The park's emergency communication center received a report at 6:30 p.m. Monday that the man, Ryan Leeder, 23, had fallen off the rock face. Climbers who were at the base of Half Dome and were preparing to do a climb the following morning saw Leeder fall, park spokesman Scott Gediman said.
By that time the sun had begun to set, and darkness prevented park rangers from initiating the search Monday night, Gediman said. Rangers extricated Leeder's body from Half Dome's base Tuesday after it was spotted by helicopter.
Several hikers have fallen to their death from Half Dome's final ascent, which is traversed using cables bolted into the rock. Hikers are required to obtain a daily permit to access the Half Dome trail, one that can see hundreds of people a day.

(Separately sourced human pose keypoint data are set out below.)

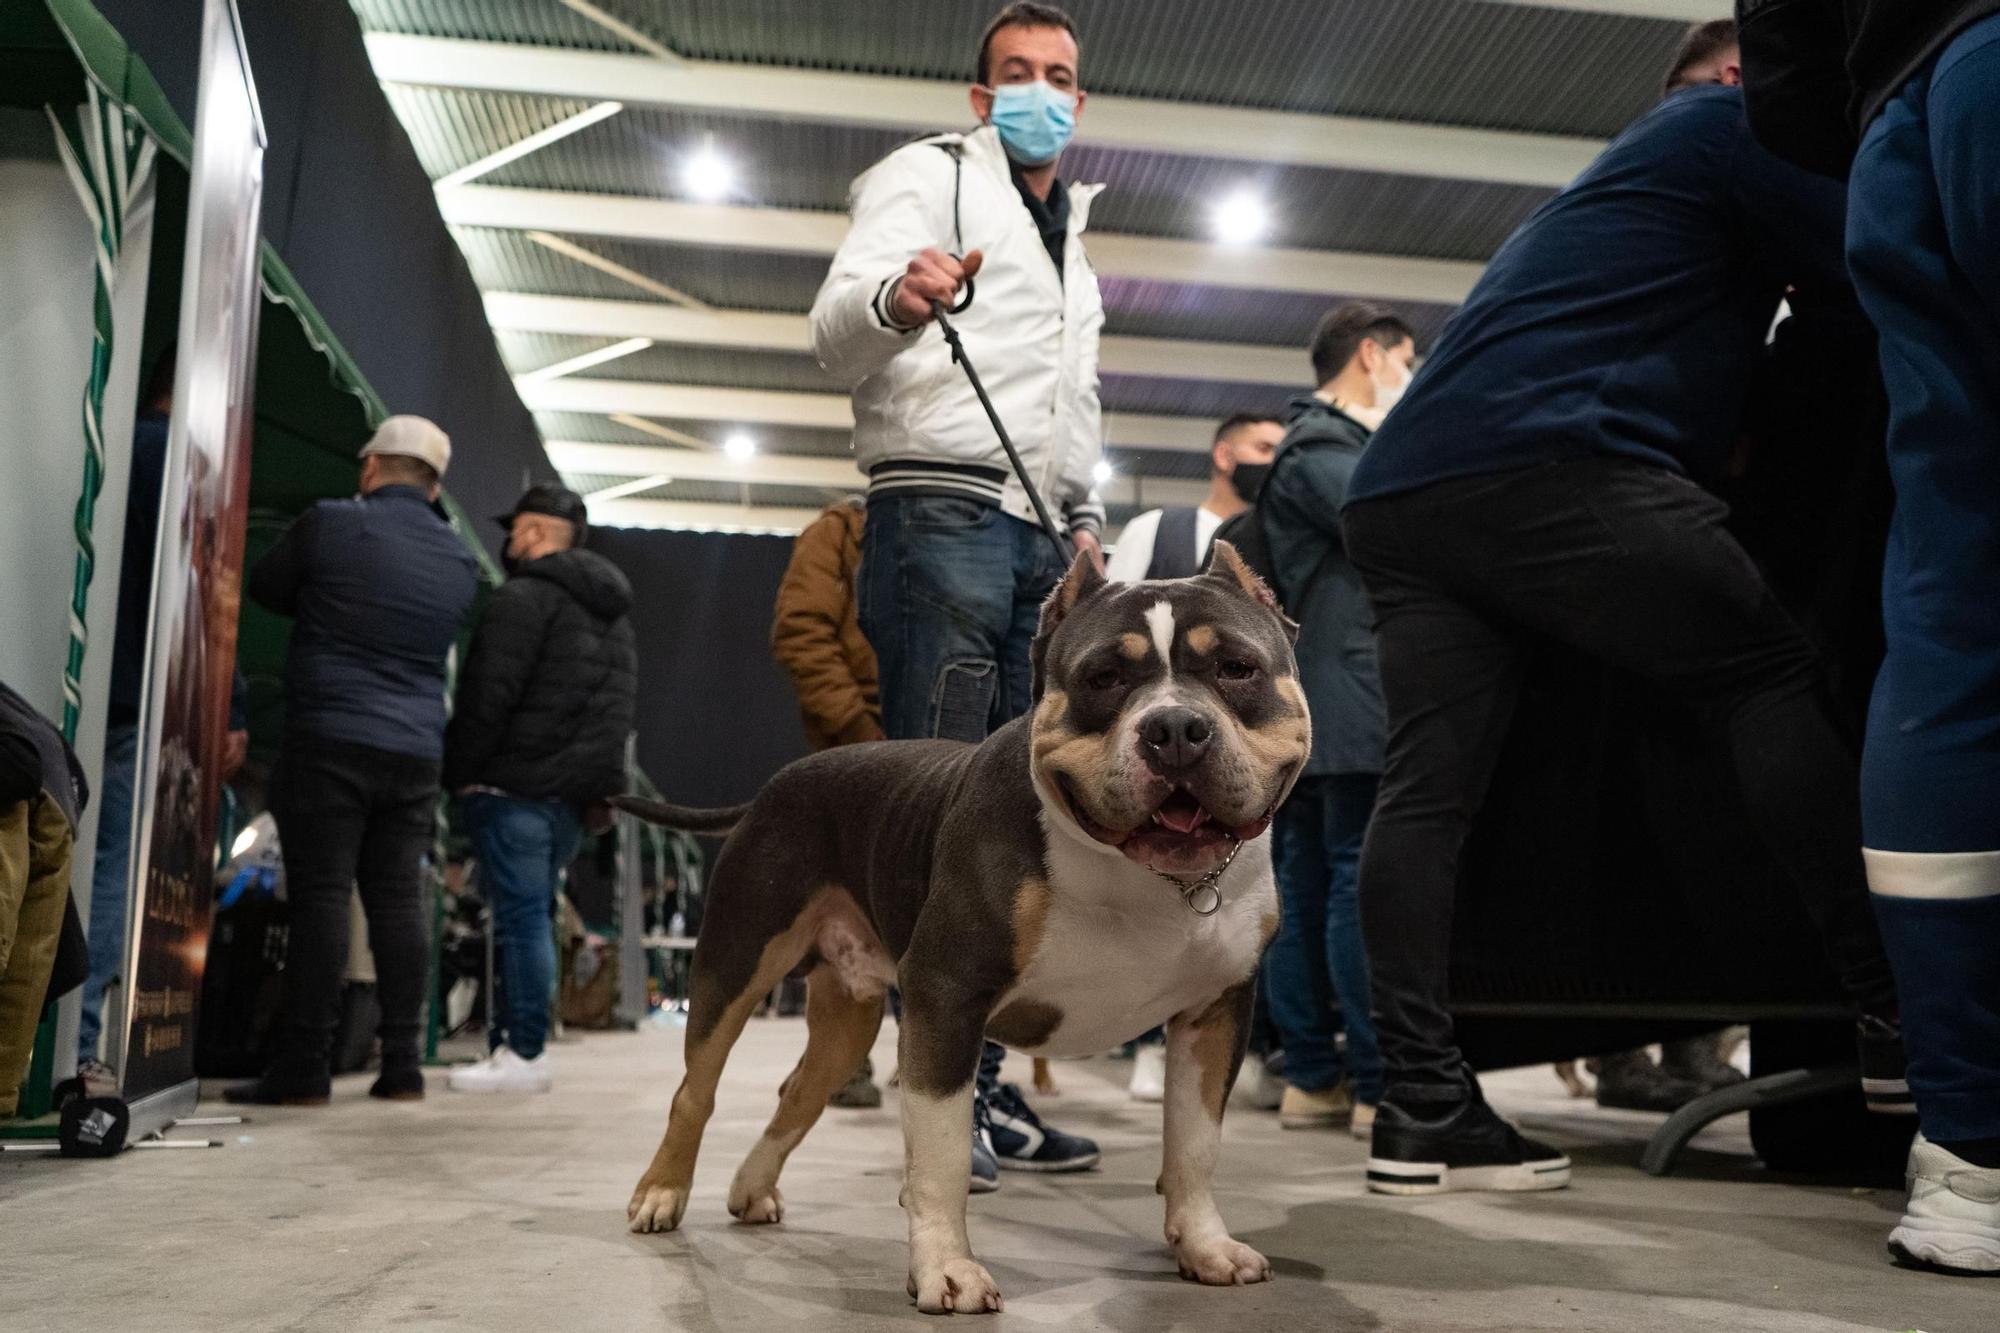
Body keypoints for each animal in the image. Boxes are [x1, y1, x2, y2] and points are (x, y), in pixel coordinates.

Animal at [616, 544, 1312, 1312]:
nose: (1176, 729)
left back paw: (750, 1187)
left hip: (849, 1017)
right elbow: (942, 1153)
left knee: (799, 1091)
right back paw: (661, 1193)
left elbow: (1195, 1143)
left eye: (1237, 669)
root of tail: (774, 785)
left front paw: (1205, 1245)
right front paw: (946, 1269)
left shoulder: (1215, 1014)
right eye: (1103, 678)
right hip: (734, 962)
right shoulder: (946, 999)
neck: (1146, 876)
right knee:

Before the permit system was implementing in 2010, up to 800 people used the trail on weekends and holidays, according to the park service. Now, a maximum of 400 permits are issued daily.
Weather conditions at the time Leeder fell were clear, with temperatures in the mid 70s and there was no precipitation. "Weather was not a mitigating factor," Gediman said.
Leeder had been hiking alone and apparently fell from the rock itself, not from the cables, according to Gediman. He was the 17th person to die in 2011 at the park, and Gediman said that tally includes natural and accidental deaths and represents one of the deadliest years on record.
The park service has been developing a long-term plan to manage the number of hikers using the Half Dome trail. An environmental assessment is expected next month.